From The Poet's View documentary film series, which features intimate profiles of Kay Ryan, John Ashbery, Louise Glück, Anthony Hecht, W. S. Merwin, and C. K. Williams. Available in the Poetry Store.

Transcript

The first poets that I attached to, the first one that I felt was somehow characterologically close to me was the French poet Baudelaire. And then I studied Yeats and Eliot in school and Yeats became very important to me, and then the German poet Rilke. And then from then I've always had a master or two, someone, some poet who I felt I was learning from. Sometimes it was George Herbert, sometimes it was Robert Lowell, Elizabeth Bishop, Robert Frost—the list is really endless; I seem to be an eternal student in poetry. When I go through a period when I don't have someone who I feel is teaching me, I can feel bereft.

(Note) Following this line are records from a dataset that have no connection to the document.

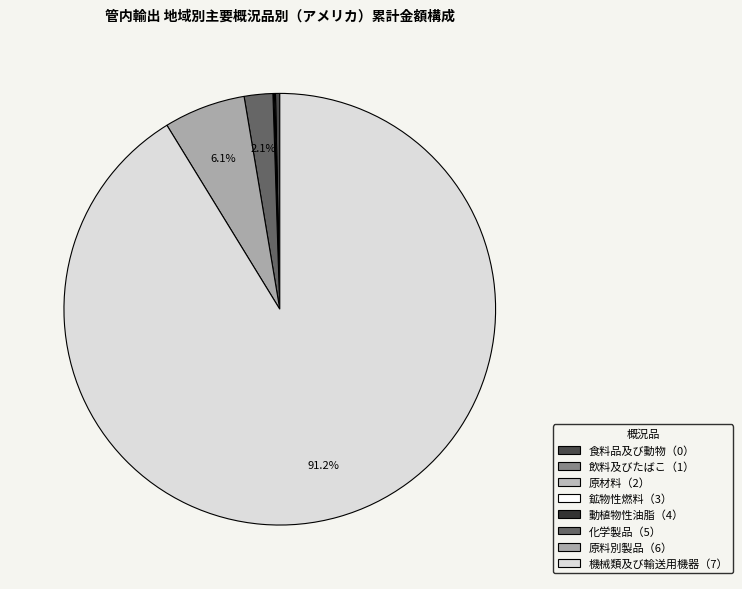

How many segments does this pie chart have?

8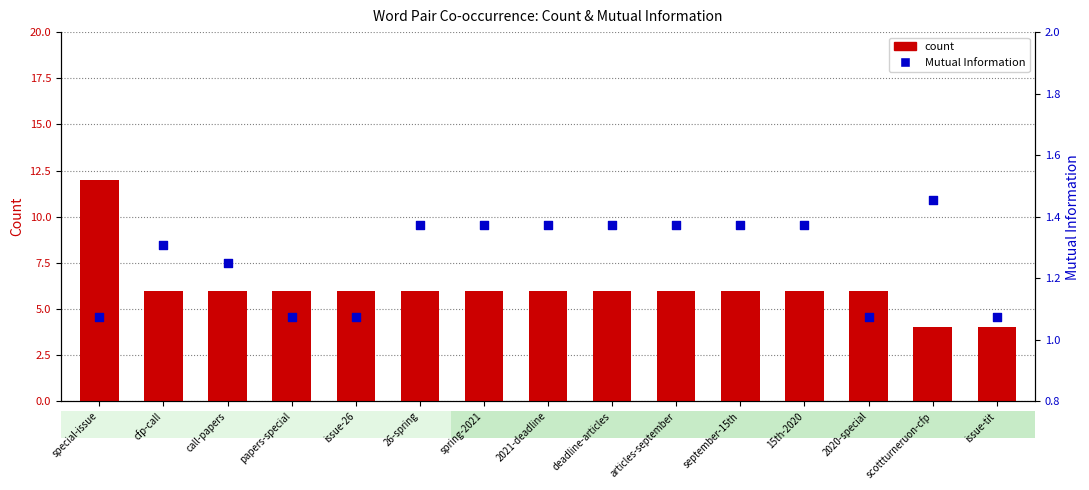

What is the total value across all series at 2021-deadline?

7.4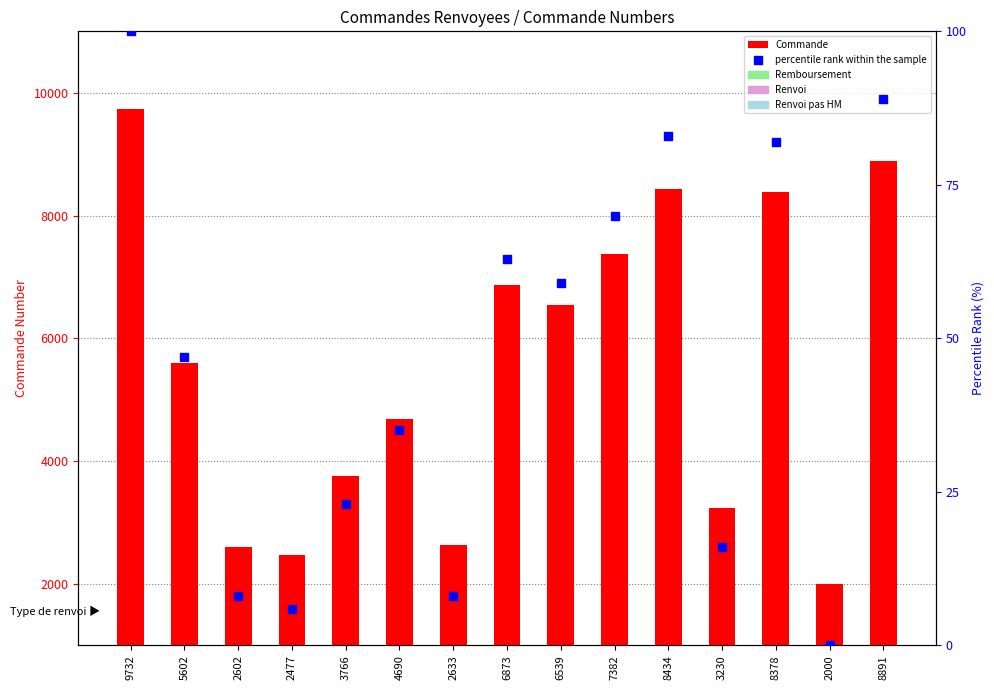

At how many categories does at least one series exceed 9593?

1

People say that my poetry is political—I tend to think of it not so much as political, as being as conscious as it can be. And if you're as conscious of yourself as you can be, then of necessity you include, let's call them social and cultural tensions rather than political tensions. And there are times when I've had to be careful that I didn't become too political in my poems, that I didn't become too shrill or too...propagandistic, one would say. But I find that it's impossible not to think of these things when I think of myself, of my own life, and then of my work which comes out of my own life.